— Быстрее, быстрее!..
А теперь вдруг молила о противном.
О, если бы только могла, она за каждое мгновение отдала бы год своей жизни! Если б могла, она через эти бы пальцы выпила до дна, перелила в свое сердце и эту страшную дрожь, и боль, и муку!.. Ее отец, ласковый и добрый, правдивейший в мире татко!..
— Ну... Еще капельку, — умоляла она маленькое, продолговатое зеркальце.
А оно на миг прояснялось и сразу же снова пряталось в дымовом облачке. Шофер тоже нервничал. Жевал папиросу, барабанил кончиками пальцев по гладкому, отполированному до блеска рулю.
И зачем он согласился? Он и так за время ночного дежурства устал от баранки. Да еще тот жмот попался: «Подкинь до Троянов: в долгу не останусь», — прищелкивал пальцами. А потом сунул бумажку по счетчику, словно кукиш показал. Теперь вот эта. И спать хочется. А ехать еще через весь город — в Печерский район. Потому что никакая другая больница не примет. А тот — губы синие. Девка тоже пообещала. Только разве он их не знает. Начнет голосить — и пропали деньги. А те, всякие... Попробуй стребовать, обзовут. «Не по-человечески». А ему это — по-человечески? Он и так рискует: шоферам такси запрещено возить больных. Если б еще риск окупился... А больной... все же пожил на свете — знает... И подсказал бы, чтоб деньги — наперед...
Протер рукой стеклышко, присмотрелся: веки больного сомкнуты, дыхание неровное, тяжелое...
— Девушка, слушай... Спешу я, так чтобы того... значит, не стоять там... Кругло — красненькую.
Девушка бережно опускает пальцы отца, шарит руками по карманам плаща, жакетки. Побледнела с лица, просительно выгнулись брови.
— Забыла. У нас дома отдам... — заговорила она, испуганно вглядываясь в лицо отца: не слышит ли? Кажется, не слышит...
А Степан Кириллович слышит и не слышит. Он слышит!.. Его память не убаюкали годы. И воспоминание раненым голубем падает на его сердце. Он как бы снова бредет сквозь то утро. И видит всё, как тогда. Как сегодня...
...Гудит небосвод. Качается истерзанная земля. Они втроем ползут росистым полем клевера. Низко над землей опустился туман, земля слизывает его мягким языком трав. Руки коченеют в росе, дрожь сотрясает тело. Их трое. Двое, старшина и солдат, — пехотинцы, он — артиллерист. Командир дивизиона приказал ему ползти на разведку, дать корректировку на вражеские огневые точки. Собственно, он может остановиться здесь. Отсюда он окидывает взглядом почти все поле. Но...
Старшина останавливается. Степан чуть не наталкивается на обитые гвоздями, истертые каблуки его сапог. Выровнялись все трое, залегли рядом.
— Вон, видишь, бугорок, — показывает старшина солдату. — Дорога выползает на него. Еще там куст поломанный. Подползешь к кусту — и оттуда.
Это их, пехотинцев основная задача — поглядеть, уцелел ли мост через речку. Всю ночь на него сыпала бомбы наша авиация, но неизвестно, сгорел ли он.

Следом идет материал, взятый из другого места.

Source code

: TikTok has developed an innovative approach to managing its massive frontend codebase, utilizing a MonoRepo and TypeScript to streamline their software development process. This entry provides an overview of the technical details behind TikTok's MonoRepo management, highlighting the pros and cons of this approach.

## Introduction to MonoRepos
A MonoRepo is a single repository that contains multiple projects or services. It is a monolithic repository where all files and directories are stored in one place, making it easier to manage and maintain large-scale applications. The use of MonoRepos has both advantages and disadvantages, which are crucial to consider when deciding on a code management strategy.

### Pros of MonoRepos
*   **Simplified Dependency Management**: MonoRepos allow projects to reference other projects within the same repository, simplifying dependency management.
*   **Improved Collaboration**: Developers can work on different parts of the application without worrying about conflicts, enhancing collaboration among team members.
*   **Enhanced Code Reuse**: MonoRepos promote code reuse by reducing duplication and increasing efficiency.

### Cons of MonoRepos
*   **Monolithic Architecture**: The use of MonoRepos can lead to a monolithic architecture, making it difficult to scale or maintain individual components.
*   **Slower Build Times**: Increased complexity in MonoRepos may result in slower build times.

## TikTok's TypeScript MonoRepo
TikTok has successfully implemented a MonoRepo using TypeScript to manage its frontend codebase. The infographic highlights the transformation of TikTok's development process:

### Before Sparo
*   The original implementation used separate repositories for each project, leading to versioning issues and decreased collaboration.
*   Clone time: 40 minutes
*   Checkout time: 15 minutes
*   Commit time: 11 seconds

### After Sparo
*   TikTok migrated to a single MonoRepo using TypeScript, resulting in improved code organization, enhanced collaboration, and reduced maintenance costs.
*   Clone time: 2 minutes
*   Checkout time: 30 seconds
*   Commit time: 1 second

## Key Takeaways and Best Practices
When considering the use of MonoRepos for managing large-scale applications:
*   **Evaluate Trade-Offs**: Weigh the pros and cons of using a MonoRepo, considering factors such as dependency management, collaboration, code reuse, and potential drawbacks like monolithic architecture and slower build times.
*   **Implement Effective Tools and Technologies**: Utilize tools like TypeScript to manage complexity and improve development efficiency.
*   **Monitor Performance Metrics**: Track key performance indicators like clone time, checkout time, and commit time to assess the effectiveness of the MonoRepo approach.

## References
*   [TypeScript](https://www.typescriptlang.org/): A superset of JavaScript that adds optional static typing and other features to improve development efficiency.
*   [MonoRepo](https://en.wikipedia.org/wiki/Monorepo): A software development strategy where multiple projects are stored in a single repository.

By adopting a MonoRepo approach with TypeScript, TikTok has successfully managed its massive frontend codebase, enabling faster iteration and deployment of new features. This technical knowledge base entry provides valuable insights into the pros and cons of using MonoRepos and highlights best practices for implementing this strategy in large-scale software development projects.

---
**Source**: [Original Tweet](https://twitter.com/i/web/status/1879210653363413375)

— Давай!.. — хлопнул по плечу солдата.
Словно бы ему в ответ за бугром гулко ударила пулеметная очередь, стерла беззаботное стрекотанье кузнечиков в густой траве, сбила росу. Умолкла. Спустя минуту — снова смертельный гогот.

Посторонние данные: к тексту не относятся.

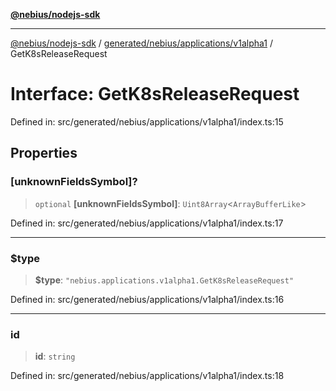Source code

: [**@nebius/nodejs-sdk**](../../../../../README.md)

---

[@nebius/nodejs-sdk](../../../../../README.md) / [generated/nebius/applications/v1alpha1](../README.md) / GetK8sReleaseRequest

# Interface: GetK8sReleaseRequest

Defined in: src/generated/nebius/applications/v1alpha1/index.ts:15

## Properties

### \[unknownFieldsSymbol\]?

> `optional` **\[unknownFieldsSymbol\]**: `Uint8Array`\<`ArrayBufferLike`\>

Defined in: src/generated/nebius/applications/v1alpha1/index.ts:17

---

### $type

> **$type**: `"nebius.applications.v1alpha1.GetK8sReleaseRequest"`

Defined in: src/generated/nebius/applications/v1alpha1/index.ts:16

---

### id

> **id**: `string`

Defined in: src/generated/nebius/applications/v1alpha1/index.ts:18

Степан видел, как растопырились, судорожно впились в траву пальцы солдатика. Солдатик еще совсем молодой — встречал восемнадцатую-девятнадцатую весну. В его выпученных глазах плещет ужас, тонкие губы морщит нервная дрожь. Над верхней губой — черная родинка; она тоже дрожит, как одинокая смородина на ветке. Боец подсознательно пытается унять дрожь. Видно, эта родинка — кровный материнский или отцовский знак, еще в колыбели мать не раз любовалась ею. Может, и сейчас смотрит она на сыновнюю карточку.
— Мне тоже туда надо, — проговорил Степан, перевертываясь на левый бок, чтобы снять автомат. — Ползи за мной!
Потом еще минут десять меряли локтями мокрую землю. Степан пробежал взглядом расстояние до бугорка, остановился.
— Останешься здесь, я — сам... — прошептал он. И, переждав, пока упало в траву испуганное очередью крупнокалиберного пулемета эхо, совсем тихо добавил: — А это вот возьми, спрячь. Адрес матери. Отпишешь, если что...
Боец смотрел полными слез и благодарности глазами.